Bandersnatch: edgy, new way to watch a movie
When you think of the phrase “choose your own adventure,” more likely than not, what comes to mind are those old books you used to read as a kid.
Personally, I read R. L. Stine’s Give Yourself Goosebumps series, which revolved around flipping through a small paperback book to continue a then-scary thriller. Netflix’s Black Mirror: Bandersnatch is a movie that elaborates on that concept, opting to make the viewer act as a director and physically select where the plot will go at set intervals. When the movie comes to a major decision, the action pauses for ten seconds, and the viewer is presented with two options. Whichever one is selected dictates the course of the plot. This review contains mild spoilers, so I’d suggest watching the movie before reading on.
Set in 1984, the main story follows programmer Stefan Butler as he tries to make a video game out of Bandersnatch, a choose-your-own adventure book that drove its author mad. Stefan starts out the story with an interview from Tuckersoft, an up-and-coming video game publisher. Working there are Mohan Thakur, the pushy yet energetic owner, and Colin Ritman, a mysterious, genius programmer whose every release is a hit. Stefan pitches them the idea of Bandersnatch, and they bite, giving him time and resources to produce it for an upcoming Christmas release. Throughout the rest of the story, Stefan must deal with the project’s slowly encroaching deadline, as well as his relationship with his father and his own mental demons.
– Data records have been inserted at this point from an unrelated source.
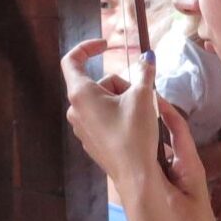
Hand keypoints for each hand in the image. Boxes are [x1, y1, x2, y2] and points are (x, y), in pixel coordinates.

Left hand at [61, 42, 205, 201]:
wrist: (134, 174)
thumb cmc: (135, 133)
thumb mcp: (143, 97)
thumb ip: (144, 72)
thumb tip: (148, 56)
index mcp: (81, 94)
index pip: (72, 60)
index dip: (88, 47)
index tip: (107, 46)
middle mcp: (75, 110)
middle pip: (98, 83)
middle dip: (122, 84)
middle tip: (143, 96)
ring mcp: (81, 127)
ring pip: (102, 101)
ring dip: (123, 100)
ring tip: (141, 114)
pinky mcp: (90, 141)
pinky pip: (103, 118)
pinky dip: (118, 115)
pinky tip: (134, 128)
What I like about Bandersnatch is that it differs from a typical Black Mirror flick. It doesn’t introduce a revolutionary new technology, it doesn’t play with a dystopian or otherwise altered society. Rather, it asks ethical and philosophical questions of it’s viewers: When does following orders go too far? Are we ever truly in control? What is better, free will or devout obedience? By making the audience choose the direction of the film, the movie makes the viewers part of the film itself. They get to ask themselves whether they are truly watching the life of Stefan, or looking closely at their own personal choices.
In addition to all of that, the amount of work that went into this film is staggering. Charlie Brooker, the creator of Black Mirror, wrote a 170-page script for the film, which ended up delaying season five of the Black Mirror show. While the average view time of Bandersnatch is 90 minutes, Netflix reports that there are around 150 minutes of unique footage, with five main endings. When viewers reach an ending, they are usually given one or two choices earlier in the film to go back and redo, to hopefully find another pathway of the plot. However, the five distinct endings may not be all the movie has to offer. Booker and the cast of Bandersnatch revealed that there is footage hidden behind complex combinations of choices, and that it may never be seen.
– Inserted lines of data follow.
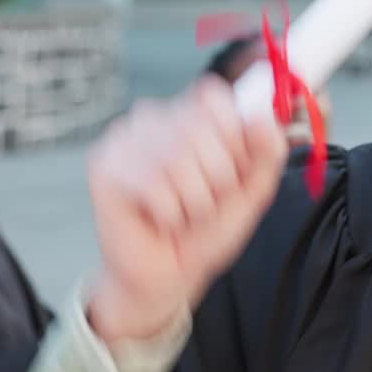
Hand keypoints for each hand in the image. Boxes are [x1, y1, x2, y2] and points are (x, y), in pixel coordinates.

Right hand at [84, 77, 287, 341]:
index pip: (213, 95)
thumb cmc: (207, 228)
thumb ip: (267, 152)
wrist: (172, 275)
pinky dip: (170, 214)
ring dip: (194, 201)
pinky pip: (153, 184)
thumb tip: (261, 118)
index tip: (234, 168)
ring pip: (178, 159)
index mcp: (190, 113)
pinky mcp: (104, 167)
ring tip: (183, 212)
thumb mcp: (253, 190)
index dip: (233, 134)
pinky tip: (160, 220)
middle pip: (201, 128)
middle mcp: (154, 116)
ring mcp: (125, 139)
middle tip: (205, 200)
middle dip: (218, 178)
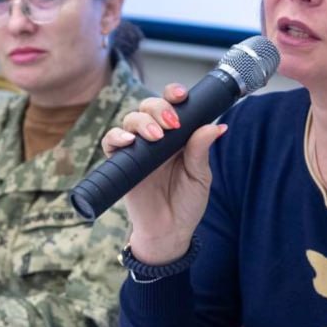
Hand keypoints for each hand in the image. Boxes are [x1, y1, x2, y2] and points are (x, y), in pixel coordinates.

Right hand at [100, 83, 226, 263]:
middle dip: (159, 108)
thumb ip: (201, 150)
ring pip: (131, 119)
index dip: (173, 94)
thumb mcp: (200, 176)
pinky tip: (129, 142)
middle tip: (171, 124)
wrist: (169, 231)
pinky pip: (111, 141)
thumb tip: (215, 126)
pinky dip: (117, 137)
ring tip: (155, 137)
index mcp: (178, 135)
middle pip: (149, 106)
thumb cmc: (186, 203)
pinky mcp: (120, 162)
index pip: (172, 105)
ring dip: (142, 122)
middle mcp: (156, 137)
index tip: (181, 95)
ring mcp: (137, 148)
All said and done, I enjoyed Bandersnatch. It was a novel way to watch a movie, and I’ll certainly give Netflix props for trying out a new way to experience television. However, Netflix is currently being sued by the creators of the Choose Your Own Adventure series, who argue the idea was theirs to begin with, and that Netflix shouldn’t be allowed to use it. I recommend you watch Bandersnatch soon if you haven’t already, as it could be here today and gone tomorrow.